STUDY QUESTIONS:
(1) In the article about Carey Price, translate the sentence "Is there a better story in the NHL right now?" into Spanish.
(2) From the article about Carey Price, extract the passage starting with "With a 41-save" and going on through "of that lately.", copying it word for word.

Price's answer to doubters: winning

MONTREAL -- Public address announcer Michel Lacroix dragged it out for dramatic effect. The Bell Centre crowd was on its feet waiting to shower its goaltending hero with a loud ovation.

"Et la premiere etoile … the first star … "

And no, the next two words out of Lacroix's mouth were not "Jaroslav Halak." That was this past spring; this was Tuesday night.

"… Ca-rey, Price!" Lacroix belted out as the arena shook.

With a 41-save shutout of the powerhouse Philadelphia Flyers under his belt, Carey Price skated across the ice and flipped a few pucks over the glass to fans. Finally, there was one last puck to give away. Price pointed and wouldn't leave until he was sure it would go to a young fan in the fifth or sixth row. Focused until the end.

Two hours earlier, when he slid across the ice in the first period to rob Flyers captain Mike Richards of a sure goal, chants of "Carey! Carey!" came cascading down from the Bell Centre rafters. There's been a lot of that lately.

Is there a better story in the NHL right now? Price has won over a market that spent the summer lamenting the loss of playoff hero Halak, and it's nothing short of remarkable. A lot of these fans were ready to pounce on Price seven weeks ago. The pressure was high entering this season.

RECORDS:
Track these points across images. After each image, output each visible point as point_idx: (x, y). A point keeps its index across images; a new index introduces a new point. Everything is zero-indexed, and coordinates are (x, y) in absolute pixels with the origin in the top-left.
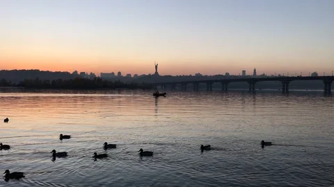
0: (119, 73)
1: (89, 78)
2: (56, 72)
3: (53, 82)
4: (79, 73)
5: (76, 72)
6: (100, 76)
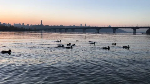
6: (13, 25)
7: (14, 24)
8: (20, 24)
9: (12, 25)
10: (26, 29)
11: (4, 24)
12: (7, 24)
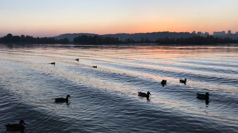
0: (229, 31)
1: (204, 36)
2: (180, 33)
3: (178, 39)
4: (196, 33)
5: (194, 32)
6: (213, 34)
7: (214, 32)
8: (224, 32)
9: (210, 34)
10: (234, 40)
11: (199, 33)
12: (204, 33)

SOLUTIONS TO EACH TASK:
(1) ¿Hay una mejor historia en la NHL en este momento?

(2)
With a 41-save shutout of the powerhouse Philadelphia Flyers under his belt, Carey Price skated across the ice and flipped a few pucks over the glass to fans. Finally, there was one last puck to give away. Price pointed and wouldn't leave until he was sure it would go to a young fan in the fifth or sixth row. Focused until the end.

Two hours earlier, when he slid across the ice in the first period to rob Flyers captain Mike Richards of a sure goal, chants of "Carey! Carey!" came cascading down from the Bell Centre rafters. There's been a lot of that lately.